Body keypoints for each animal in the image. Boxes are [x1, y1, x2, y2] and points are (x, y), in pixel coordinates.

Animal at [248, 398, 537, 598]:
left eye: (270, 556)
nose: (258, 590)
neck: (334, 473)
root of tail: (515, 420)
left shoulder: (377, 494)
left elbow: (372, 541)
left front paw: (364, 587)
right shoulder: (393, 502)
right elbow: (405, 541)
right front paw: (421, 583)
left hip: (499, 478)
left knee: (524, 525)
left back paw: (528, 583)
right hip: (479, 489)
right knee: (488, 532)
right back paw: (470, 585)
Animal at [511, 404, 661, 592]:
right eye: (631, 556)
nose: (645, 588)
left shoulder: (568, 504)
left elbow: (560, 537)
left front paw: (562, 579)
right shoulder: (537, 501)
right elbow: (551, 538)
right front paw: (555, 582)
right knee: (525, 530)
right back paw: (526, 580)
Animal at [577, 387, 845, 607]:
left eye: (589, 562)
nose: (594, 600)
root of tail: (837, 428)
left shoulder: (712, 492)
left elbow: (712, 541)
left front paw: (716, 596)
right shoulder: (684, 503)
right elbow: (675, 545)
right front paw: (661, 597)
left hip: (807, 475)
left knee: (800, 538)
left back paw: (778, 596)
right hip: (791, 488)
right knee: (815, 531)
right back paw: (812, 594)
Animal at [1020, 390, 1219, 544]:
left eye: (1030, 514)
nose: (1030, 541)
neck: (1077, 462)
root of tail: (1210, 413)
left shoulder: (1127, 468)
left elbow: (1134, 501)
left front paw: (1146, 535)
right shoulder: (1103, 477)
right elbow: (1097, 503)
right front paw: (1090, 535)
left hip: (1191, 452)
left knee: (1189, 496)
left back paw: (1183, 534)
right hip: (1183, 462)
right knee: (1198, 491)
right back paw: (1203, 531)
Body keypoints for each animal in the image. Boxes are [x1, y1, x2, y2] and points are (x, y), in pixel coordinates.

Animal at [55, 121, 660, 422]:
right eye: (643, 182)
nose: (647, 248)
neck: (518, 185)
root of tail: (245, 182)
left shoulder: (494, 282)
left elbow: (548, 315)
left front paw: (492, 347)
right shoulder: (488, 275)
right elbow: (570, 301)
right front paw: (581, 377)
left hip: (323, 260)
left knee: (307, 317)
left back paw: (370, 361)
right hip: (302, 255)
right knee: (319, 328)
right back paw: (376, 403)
**********
• **EXERCISE**
The job here is to find each line above with the word "front" and copy it.

• **FINISHED EXERCISE**
left front paw: (364, 587)
right front paw: (421, 583)
left front paw: (562, 579)
right front paw: (555, 582)
left front paw: (716, 596)
right front paw: (661, 597)
left front paw: (1146, 535)
right front paw: (1090, 535)
left front paw: (492, 347)
right front paw: (581, 377)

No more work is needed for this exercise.